Batir los huevos y el azúcar vigorosamente con unas varillas, hasta que blanqueen y espesen (unos 5 minutos). Cuando levantéis las varillas, la mezcla debería formar «churretes». Añadir el extracto de vainilla y el licor y batir bien.
En un bol aparte, mezclar la harina, la sal y la levadura. Añadir los ingredientes secos a la mezcla de huevo y azúcar y mezclar hasta que desaparezca la harina. Incorporar las avellanas y el chocolate. Amasar todo dentro del bol, si la masa es demasiado líquida, podéis añadir un poco de harina, pero hacedlo gradualmente y añadid sólo la necesaria para poder sacar la masa del bol y trabajarla en la encimera. Darle la forma de medio «tronco», una media luna bastante aplastada. Unos 30 cm. de largo y unos 6 de ancho, pero... ¿quién demonios piensa en medir cuando amasa?
Hornear unos 25 minutos en una bandeja de aluminio de las de hacer galletas previamente aceitada, hasta que los bordes estén ligeramente dorados y la masa empiece a ponerse firme. Sacar del horno y dejar enfriar en la bandeja encima de una rejilla. Bajar la temperatura del horno a 165º.

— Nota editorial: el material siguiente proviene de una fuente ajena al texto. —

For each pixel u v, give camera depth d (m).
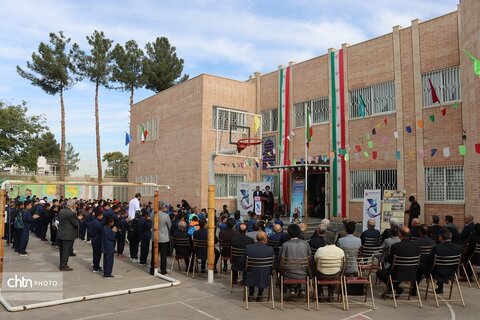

Pasar la masa con mucho cuidado a una tabla de cortar, y cortarla en rebanadas de un centímetro más o menos. Si la masa se rompe mucho, esperad a que se enfríe un poco más. Si no utilizáis chocolate la masa se cortará más fácilmente.
Colocar los
biscotti de nuevo en la bandeja, y hornear unos 10 a 15 minutos. Darles la vuelta. Hornear unos 10 a 15 minutos más o hasta que estén dorados. El tiempo puede variar dependiendo de si habéis utilizado chocolate o no, y de la cantidad de harina que hayáis añadido durante el amasado. Sacar del horno, dejar enfriar y guardar en una lata hermética. Se conservan estupendamente durante más de dos semanas. Si son para regalar, podéis atar varios con un lazo o un cordel rojo, y presentarlos con un paquete de buen café. La versión de chocolate y pistacho que aparece en las fotos podéis encontrarla
aquí, aunque sin mi toque saludable.